Вызывали уже третьеразрядных… Тот, у кого нашли Рылеева, ухитрился заполучить вакансию в резервный батальон в Самару, юнкеров пугало слово: резервный. Владелец литографированных сочинений Толстого ухватил себе Красноярскую конную казачью сотню и успокоился на желтых лампасах и высокой казачьей папахе.
Оба получили лучшие стоянки, чем Федя, шестой ученик, ничем не запятнанный, числящийся в первом разряде по поведению.
Когда по окончании разборки шумливо расходились по баракам юнкера, помпон Старцев догнал Федю.
— Кусков, как я вас понимаю! — говорил он, по-женски ласкаясь к Феде. — Les chants desesperes sont les chants les plus beaux (Песни отчаяния — самые прекрасные песни…). Я так и г'исую себе. Пустыня, тигг'ы, одиночество, и вы со своими высокими мыслями. Вег'ьте мне, что в одиночестве вы найдете счастье. Вы уйдете от пошлости миг'а… От людской мег'зости!
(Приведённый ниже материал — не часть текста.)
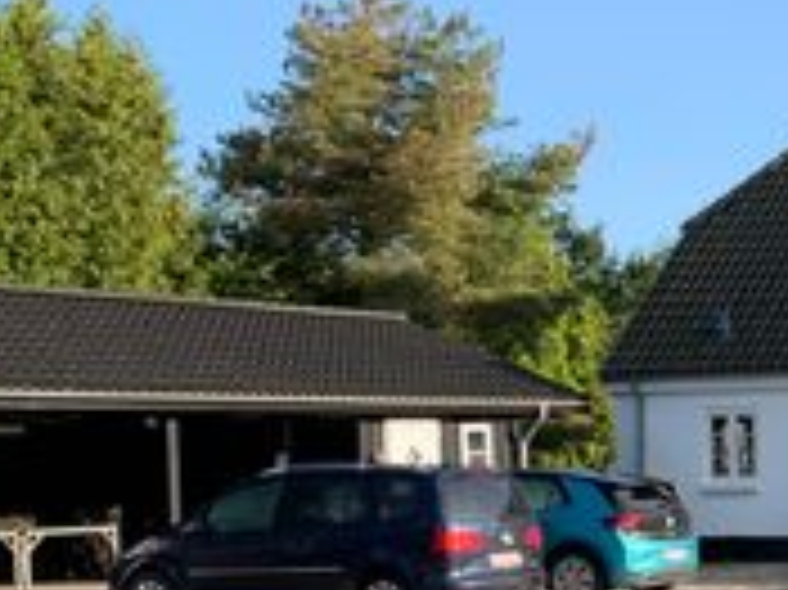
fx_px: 2025
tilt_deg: -3.2
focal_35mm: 89
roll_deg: +0.8
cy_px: 509
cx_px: 1216
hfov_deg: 19.1
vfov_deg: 16.4
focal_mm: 4.25
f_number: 1.8
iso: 25
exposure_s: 1/1054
Федя невольно поежился. Дело было сделано… И, когда красота решения превратилась в действительность, ему стало страшно. Он смотрел на Старцева, загоревшего и огрубевшего в лагере. Помпон не казался увлекательно красивым. И Федя думал: "Да легко все это говорить про другого, а пошел бы ты сам испытать эти chants desesperes? Небось будешь стараться попасть в Преображенский или Измайловский, чтобы ломаться по петербургским гостиным". И первый раз Федя почувствовал отвращение к людям и испытал жуткий страх сознания, что другой никогда тебя не поймет. "Недаром, — подумал он, — и пословица говорит: чужую беду водой разведу, своей ума не найду!".
XXXIII
Жизнь в кипении занятий и заботах о постройке обмундирования неслась быстро. Малиновые, бараньей кожи, чембары и белая с назатыльником фуражка несколько успокоили Федю. От них веяло чем-то экзотическим, азиатским. Они напоминали картины Верещагина, так страстно любимые Федей, искренно считавшим Верещагина величайшим в мире художником.
Дома его баловали. Дядя Володя подарил ему целую библиотеку о Средней Азии. Тут были и сочинения Пржевальского, и описания походов на Хиву Бековича-Черкасского и войны в Туркестане Черняева, Кауфмана и Скобелева, и описания Бухары и Хивы. Но больше всего его тронула мама. Федя знал, что она едва сводила концы с концами, что столовое серебро давно заложено и квитанции на него переписывались, обедали на старой скатерти,
чай пили на клеенке, няню Клушу устроили в богадельню, мама носила третий год одно платье и все ту же черную косынку, и вдруг она, за несколько дней до производства, подарила Феде прекрасное двуствольное ружье двенадцатого калибра со стволами Франкотта, центрального боя, с красивыми крытыми коричневым лаком курками, и с резьбою у замков, изображавшей лисиц, зайцев и оленя.— Мама! Да что же ты!.. Да как же это можно!.. Мама… Нет… откуда?.. Ведь это, поди, поболее ста рублей стоит!
Варвара Сергеевна не скрывала. У нее были еще старые брошки. Она берегла их для Липочки и вот, вместе с Липочкой, они решили продать эти ненужные им брошки и подарить Феде хорошее ружье.
— Мы хотим, — говорила Липочка, сидя рядом с матерью, — чтобы ты, Федя, всегда нас помнил… Мне не нужно… Замуж я никогда не выйду. Наряжаться мне не к лицу… Я, милый Федя, примирилась с тем, что я опавший листок. Мне ничего не нужно!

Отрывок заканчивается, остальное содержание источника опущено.